Paul fired back by portraying Conway as a willing helper to President Barack Obama, who remains unpopular in Kentucky. Paul said Conway will have to run away from Obama in the fall campaign but won't be able to run fast enough.

The rivals let loose the political crossfire as they spoke in the same western Kentucky city on the eve of their showdown Saturday at the annual Fancy Farm picnic, the traditional kickoff of their fall campaign.

In a speech to labor activists and other supporters, Conway accused the libertarian-leaning Paul of trying to exploit nagging concerns about job security in a troubled economy.

"If you look throughout history, in times of economic peril and times of trouble, there is always a demagogue who jumps up and plays to people's fears rather than their hopes," Conway said. "And that's what's going on in this Senate race. And our charge over the next 87 days is to beat it back."

In his speech Friday to a Republican audience, Paul said Democrats will attack him to try to distract voters from unpopular policies in Washington.

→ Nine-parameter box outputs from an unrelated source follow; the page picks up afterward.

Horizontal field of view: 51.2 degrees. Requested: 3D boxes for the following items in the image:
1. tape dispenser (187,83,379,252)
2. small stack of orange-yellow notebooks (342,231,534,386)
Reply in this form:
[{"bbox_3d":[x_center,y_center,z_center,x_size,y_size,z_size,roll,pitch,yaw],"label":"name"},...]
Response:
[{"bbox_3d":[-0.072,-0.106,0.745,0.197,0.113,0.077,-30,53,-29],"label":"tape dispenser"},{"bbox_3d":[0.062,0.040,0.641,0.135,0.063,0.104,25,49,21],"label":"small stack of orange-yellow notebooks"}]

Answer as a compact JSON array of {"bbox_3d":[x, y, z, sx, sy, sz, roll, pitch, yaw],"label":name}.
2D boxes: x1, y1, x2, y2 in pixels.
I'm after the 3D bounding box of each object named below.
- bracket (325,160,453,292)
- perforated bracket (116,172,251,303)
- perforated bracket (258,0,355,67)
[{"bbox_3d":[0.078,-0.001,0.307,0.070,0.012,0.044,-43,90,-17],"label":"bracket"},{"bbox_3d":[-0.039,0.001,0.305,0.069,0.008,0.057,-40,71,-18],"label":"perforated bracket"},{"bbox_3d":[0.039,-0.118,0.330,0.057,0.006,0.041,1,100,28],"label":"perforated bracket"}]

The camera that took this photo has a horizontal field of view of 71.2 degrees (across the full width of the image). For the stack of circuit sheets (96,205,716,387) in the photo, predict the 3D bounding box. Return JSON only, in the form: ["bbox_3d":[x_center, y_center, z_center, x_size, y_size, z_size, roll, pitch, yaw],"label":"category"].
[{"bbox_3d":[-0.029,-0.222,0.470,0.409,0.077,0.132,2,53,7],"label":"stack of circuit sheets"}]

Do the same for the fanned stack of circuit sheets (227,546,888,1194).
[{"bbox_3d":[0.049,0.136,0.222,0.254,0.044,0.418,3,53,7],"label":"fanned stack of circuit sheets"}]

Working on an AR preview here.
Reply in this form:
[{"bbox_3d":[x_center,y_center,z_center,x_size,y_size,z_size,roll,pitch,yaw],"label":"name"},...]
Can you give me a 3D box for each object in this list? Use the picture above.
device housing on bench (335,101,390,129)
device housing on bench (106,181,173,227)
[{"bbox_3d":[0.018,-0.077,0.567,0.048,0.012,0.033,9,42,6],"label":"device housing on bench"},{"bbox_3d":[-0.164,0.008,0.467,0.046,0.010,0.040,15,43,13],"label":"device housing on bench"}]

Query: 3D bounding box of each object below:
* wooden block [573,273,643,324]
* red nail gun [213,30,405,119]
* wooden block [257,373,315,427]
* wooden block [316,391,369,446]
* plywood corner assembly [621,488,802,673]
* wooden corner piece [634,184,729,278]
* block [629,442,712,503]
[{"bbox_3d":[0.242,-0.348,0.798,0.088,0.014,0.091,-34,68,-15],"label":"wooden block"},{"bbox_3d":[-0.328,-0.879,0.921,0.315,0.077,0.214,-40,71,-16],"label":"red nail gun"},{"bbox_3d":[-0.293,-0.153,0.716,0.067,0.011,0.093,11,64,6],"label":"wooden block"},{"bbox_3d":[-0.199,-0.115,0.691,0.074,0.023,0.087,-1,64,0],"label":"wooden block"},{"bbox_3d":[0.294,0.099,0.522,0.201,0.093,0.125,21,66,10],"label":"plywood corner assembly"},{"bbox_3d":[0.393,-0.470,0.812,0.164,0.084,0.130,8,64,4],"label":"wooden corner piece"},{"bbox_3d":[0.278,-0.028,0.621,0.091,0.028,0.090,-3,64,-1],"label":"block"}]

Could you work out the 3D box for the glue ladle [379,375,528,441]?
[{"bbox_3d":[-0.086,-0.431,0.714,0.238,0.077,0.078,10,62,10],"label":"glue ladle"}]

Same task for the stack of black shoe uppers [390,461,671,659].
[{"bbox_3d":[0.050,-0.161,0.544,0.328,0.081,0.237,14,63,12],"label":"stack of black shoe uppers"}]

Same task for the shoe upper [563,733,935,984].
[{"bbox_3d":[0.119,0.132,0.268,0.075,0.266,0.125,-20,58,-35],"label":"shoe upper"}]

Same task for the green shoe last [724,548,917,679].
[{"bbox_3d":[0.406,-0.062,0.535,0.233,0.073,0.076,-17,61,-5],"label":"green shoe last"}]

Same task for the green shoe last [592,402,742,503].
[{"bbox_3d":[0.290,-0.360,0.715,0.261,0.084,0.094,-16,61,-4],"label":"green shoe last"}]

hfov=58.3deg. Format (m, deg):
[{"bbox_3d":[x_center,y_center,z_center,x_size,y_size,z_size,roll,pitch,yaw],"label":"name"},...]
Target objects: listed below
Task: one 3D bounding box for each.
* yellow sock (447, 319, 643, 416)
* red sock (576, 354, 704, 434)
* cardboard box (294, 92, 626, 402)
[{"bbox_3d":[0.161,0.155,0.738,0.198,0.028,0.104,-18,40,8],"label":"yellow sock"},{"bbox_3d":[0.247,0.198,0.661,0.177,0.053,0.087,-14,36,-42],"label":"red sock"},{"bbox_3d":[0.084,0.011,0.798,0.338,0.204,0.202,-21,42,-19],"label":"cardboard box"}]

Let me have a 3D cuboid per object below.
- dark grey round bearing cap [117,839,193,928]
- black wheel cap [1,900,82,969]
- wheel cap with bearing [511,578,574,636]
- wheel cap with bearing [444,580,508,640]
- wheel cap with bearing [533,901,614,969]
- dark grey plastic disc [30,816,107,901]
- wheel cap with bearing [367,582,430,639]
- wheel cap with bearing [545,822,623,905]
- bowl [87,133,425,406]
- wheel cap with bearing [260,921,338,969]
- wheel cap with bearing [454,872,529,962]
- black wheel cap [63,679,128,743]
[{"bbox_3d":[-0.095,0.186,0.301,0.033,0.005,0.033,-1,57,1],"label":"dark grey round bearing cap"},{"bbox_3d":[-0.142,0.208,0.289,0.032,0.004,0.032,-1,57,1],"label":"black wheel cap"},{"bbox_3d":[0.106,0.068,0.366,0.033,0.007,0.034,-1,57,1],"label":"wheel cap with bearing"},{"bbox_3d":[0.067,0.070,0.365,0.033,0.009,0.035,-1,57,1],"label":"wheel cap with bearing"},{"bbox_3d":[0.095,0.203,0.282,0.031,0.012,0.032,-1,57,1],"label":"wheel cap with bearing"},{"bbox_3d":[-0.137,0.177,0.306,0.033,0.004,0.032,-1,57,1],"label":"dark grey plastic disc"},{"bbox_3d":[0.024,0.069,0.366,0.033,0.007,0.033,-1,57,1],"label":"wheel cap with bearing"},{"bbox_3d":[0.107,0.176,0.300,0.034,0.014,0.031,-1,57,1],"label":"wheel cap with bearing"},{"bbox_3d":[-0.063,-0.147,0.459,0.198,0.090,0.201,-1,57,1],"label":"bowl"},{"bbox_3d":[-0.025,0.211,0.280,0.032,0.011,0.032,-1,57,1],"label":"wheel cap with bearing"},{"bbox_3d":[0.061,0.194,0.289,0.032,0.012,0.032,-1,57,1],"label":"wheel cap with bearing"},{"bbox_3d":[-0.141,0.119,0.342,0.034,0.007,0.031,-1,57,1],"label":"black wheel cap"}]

"The other side's strategy will be to try to vilify me and not talk about the issues, not talk about President Obama, not talk about (House Speaker) Nancy Pelosi, not talk about (Senate Majority Leader) Harry Reid," he said. "But in order for them to run, because they know Kentucky voters don't support any of these proposals coming out of Washington, they will have to run headlong away from their president, headlong away from his leadership."

Paul, a Bowling Green eye doctor and first-time candidate, said voters have responded to his call to cut government spending and free up businesses from onerous regulations that prevent job growth.

"I think there's never been (another) election when, not only is there great momentum behind us, the wind is behind us, but that there's a great difference in the messages," Paul said.

At the Democratic event, other prominent party leaders kept up the bare-knuckled attacks against Paul. Kentucky House Speaker Greg Stumbo called Paul a "dangerous man," while Gov. Steve Beshear said the Republican promotes extreme views.

"This fellow stands for extreme policies in this country," Beshear said. "We cannot afford to send somebody to Washington that does not know how to make things happen, but instead just wants to stand in the way of anything happening."

Paul caused a brief political firestorm in the spring by expressing misgivings about applying a portion of the Civil Rights Act to private businesses, and for suggesting that the Obama administration's harsh criticism of BP for the massive Gulf of Mexico oil spill was un-American and antibusiness.